Could you copy out all the lines in the material below where the word "tags" occurs?
==============================
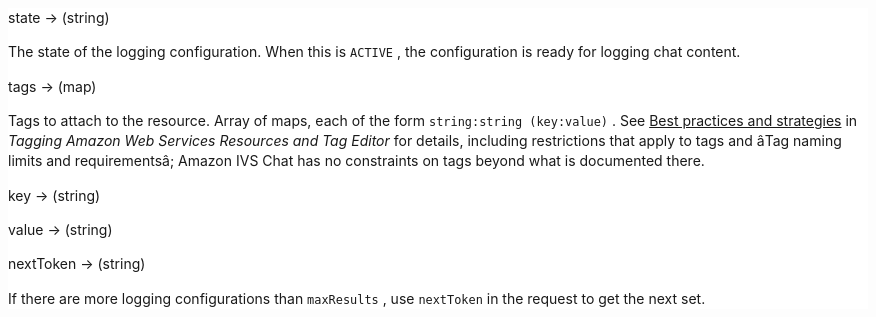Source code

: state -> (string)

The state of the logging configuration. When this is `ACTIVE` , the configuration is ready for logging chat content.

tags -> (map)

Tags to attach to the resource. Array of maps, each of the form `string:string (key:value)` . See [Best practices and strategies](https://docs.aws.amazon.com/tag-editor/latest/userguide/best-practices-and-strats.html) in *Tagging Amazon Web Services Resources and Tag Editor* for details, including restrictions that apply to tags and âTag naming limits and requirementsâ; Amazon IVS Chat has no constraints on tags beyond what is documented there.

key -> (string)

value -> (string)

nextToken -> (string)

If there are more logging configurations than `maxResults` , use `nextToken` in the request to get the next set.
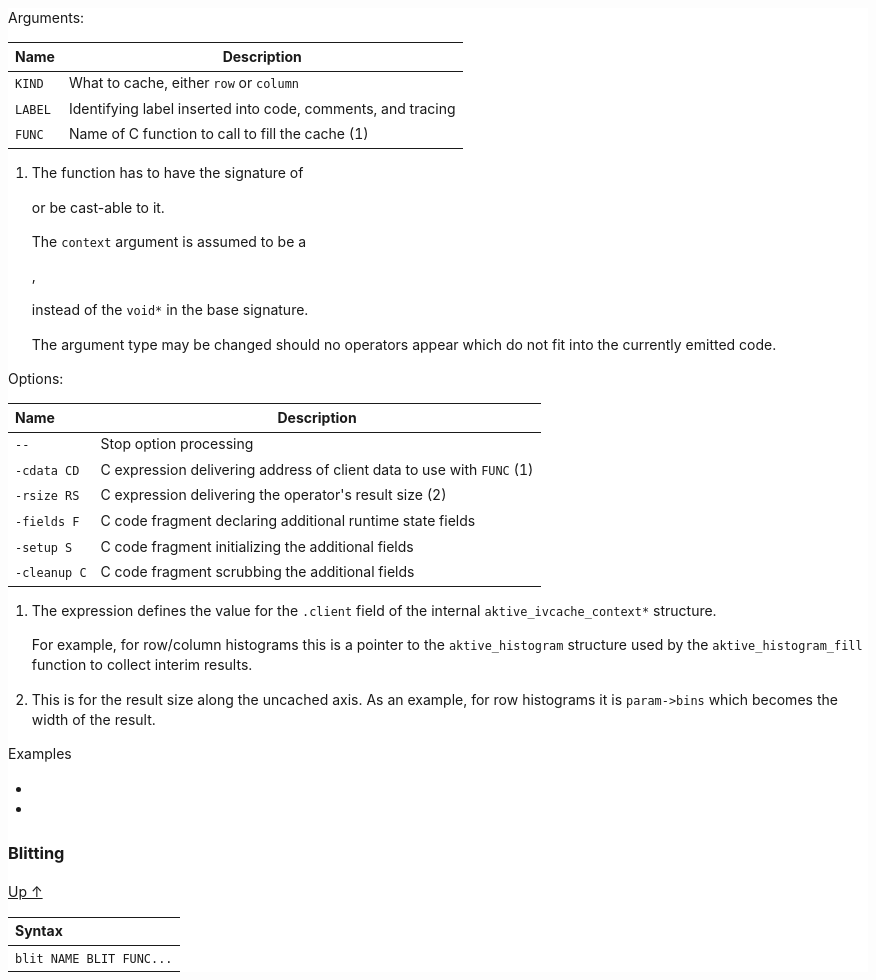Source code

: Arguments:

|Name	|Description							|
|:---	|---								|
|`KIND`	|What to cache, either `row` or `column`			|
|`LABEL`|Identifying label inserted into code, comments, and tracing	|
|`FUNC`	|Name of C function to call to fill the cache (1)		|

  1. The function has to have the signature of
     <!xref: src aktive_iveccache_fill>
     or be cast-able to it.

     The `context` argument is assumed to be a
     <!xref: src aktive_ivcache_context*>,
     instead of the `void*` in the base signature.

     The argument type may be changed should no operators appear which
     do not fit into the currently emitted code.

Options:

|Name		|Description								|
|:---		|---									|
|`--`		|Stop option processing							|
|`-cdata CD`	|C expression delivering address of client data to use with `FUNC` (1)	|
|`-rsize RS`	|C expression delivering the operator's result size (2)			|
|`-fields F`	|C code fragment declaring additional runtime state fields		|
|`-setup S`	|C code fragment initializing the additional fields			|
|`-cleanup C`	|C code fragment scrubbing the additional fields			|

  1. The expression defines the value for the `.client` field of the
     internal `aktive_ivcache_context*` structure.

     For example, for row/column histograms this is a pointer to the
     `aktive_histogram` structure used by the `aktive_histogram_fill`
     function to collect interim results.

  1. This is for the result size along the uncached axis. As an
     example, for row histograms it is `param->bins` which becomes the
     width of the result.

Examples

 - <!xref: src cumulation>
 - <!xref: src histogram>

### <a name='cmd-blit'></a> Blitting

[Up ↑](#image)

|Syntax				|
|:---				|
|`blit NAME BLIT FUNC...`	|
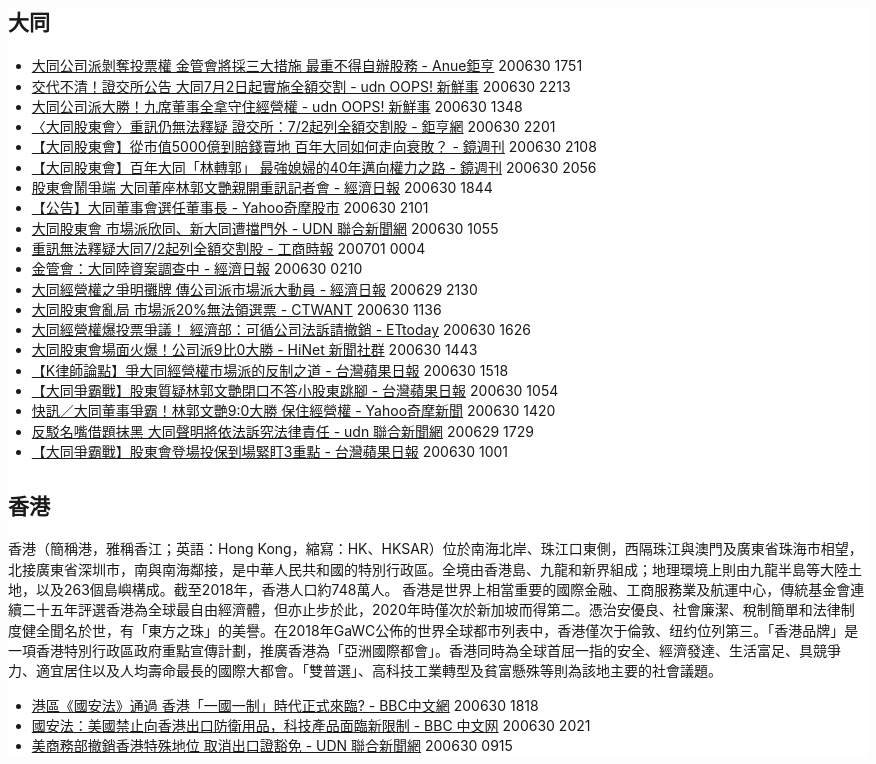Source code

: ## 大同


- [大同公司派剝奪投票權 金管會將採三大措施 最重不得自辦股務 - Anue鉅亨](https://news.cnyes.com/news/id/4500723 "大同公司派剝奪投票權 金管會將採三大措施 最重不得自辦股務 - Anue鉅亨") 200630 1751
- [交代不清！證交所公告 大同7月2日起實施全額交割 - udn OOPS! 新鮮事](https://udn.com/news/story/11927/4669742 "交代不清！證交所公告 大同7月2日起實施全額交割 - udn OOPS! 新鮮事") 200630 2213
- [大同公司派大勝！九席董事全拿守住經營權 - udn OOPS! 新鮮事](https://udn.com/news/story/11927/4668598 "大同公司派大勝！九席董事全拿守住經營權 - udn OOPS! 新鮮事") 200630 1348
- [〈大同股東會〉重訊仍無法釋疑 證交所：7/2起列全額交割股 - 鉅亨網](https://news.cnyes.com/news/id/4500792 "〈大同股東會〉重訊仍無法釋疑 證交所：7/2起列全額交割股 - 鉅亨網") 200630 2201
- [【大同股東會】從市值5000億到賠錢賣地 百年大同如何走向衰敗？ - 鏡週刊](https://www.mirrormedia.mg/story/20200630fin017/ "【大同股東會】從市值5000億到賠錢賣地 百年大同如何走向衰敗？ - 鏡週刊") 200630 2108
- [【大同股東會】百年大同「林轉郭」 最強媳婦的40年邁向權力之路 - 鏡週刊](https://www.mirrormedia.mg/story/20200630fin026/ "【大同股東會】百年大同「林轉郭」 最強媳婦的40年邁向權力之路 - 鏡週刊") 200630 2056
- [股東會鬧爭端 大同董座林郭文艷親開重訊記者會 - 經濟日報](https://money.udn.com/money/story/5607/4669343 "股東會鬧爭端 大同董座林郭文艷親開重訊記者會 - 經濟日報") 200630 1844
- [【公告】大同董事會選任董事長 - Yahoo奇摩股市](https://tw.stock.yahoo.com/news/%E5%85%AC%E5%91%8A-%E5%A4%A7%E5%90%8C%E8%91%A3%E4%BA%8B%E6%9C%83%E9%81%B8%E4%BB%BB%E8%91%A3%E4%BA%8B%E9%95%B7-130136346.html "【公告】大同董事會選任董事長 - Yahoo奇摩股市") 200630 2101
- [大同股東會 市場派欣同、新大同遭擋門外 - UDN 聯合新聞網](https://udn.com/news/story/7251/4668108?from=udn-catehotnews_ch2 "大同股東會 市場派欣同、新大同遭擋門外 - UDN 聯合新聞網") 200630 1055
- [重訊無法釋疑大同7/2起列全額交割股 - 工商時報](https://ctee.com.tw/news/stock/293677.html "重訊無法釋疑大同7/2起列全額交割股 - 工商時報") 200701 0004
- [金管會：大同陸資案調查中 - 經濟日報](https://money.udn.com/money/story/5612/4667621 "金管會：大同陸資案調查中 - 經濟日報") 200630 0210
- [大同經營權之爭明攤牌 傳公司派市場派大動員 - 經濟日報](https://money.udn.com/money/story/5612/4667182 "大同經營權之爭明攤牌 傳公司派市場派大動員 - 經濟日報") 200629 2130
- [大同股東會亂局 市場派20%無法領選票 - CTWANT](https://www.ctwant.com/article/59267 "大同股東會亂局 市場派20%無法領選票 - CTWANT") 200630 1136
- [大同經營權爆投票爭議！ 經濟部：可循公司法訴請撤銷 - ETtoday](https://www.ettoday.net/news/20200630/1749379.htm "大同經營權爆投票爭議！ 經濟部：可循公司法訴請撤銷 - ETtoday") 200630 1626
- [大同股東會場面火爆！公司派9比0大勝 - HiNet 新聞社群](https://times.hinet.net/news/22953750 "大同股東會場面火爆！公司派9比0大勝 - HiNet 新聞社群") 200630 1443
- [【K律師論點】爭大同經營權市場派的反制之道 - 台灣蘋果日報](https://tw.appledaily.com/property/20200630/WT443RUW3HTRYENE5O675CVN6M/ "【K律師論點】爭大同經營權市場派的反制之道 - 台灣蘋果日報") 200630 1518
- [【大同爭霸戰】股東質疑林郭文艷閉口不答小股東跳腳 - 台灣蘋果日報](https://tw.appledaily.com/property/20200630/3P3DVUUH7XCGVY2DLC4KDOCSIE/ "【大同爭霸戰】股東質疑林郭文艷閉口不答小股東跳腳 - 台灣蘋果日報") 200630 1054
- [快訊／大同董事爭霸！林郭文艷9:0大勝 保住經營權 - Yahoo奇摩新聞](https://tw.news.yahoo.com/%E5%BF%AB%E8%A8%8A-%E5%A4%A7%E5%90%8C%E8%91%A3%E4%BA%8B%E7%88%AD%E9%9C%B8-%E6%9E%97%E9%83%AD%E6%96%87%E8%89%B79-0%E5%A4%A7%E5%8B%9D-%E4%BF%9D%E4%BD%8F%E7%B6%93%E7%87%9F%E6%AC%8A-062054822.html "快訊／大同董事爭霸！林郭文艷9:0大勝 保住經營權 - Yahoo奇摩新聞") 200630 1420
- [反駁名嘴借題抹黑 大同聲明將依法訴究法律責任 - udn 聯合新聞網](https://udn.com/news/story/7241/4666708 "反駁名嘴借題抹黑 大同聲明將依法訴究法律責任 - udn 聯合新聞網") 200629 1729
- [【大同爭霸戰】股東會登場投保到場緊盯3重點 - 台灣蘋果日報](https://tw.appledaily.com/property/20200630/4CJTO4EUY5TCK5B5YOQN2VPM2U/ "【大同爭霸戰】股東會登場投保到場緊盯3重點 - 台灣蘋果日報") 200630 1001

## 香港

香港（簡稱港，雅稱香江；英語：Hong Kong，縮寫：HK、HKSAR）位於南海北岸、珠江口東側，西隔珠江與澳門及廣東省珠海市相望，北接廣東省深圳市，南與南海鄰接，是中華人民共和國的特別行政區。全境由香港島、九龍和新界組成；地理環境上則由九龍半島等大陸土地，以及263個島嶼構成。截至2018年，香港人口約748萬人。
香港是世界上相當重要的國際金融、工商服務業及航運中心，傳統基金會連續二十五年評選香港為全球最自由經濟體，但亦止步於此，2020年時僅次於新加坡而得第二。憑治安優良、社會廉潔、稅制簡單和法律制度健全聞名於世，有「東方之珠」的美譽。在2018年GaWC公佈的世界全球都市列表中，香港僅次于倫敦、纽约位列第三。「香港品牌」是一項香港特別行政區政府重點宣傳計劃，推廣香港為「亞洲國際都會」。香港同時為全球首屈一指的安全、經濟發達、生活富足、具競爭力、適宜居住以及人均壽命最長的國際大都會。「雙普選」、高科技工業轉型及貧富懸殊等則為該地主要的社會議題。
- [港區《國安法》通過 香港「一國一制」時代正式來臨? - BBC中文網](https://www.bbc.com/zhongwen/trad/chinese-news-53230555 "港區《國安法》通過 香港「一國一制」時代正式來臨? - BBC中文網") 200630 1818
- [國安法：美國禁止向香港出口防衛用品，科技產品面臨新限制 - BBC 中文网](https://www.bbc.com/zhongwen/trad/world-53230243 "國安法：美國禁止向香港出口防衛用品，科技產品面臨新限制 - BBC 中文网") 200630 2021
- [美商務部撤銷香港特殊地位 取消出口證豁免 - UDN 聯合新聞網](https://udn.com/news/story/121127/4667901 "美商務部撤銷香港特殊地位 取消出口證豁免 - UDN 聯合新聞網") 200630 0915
==============================
Exercise answer:
tags -> (map)
Tags to attach to the resource. Array of maps, each of the form `string:string (key:value)` . See [Best practices and strategies](https://docs.aws.amazon.com/tag-editor/latest/userguide/best-practices-and-strats.html) in *Tagging Amazon Web Services Resources and Tag Editor* for details, including restrictions that apply to tags and âTag naming limits and requirementsâ; Amazon IVS Chat has no constraints on tags beyond what is documented there.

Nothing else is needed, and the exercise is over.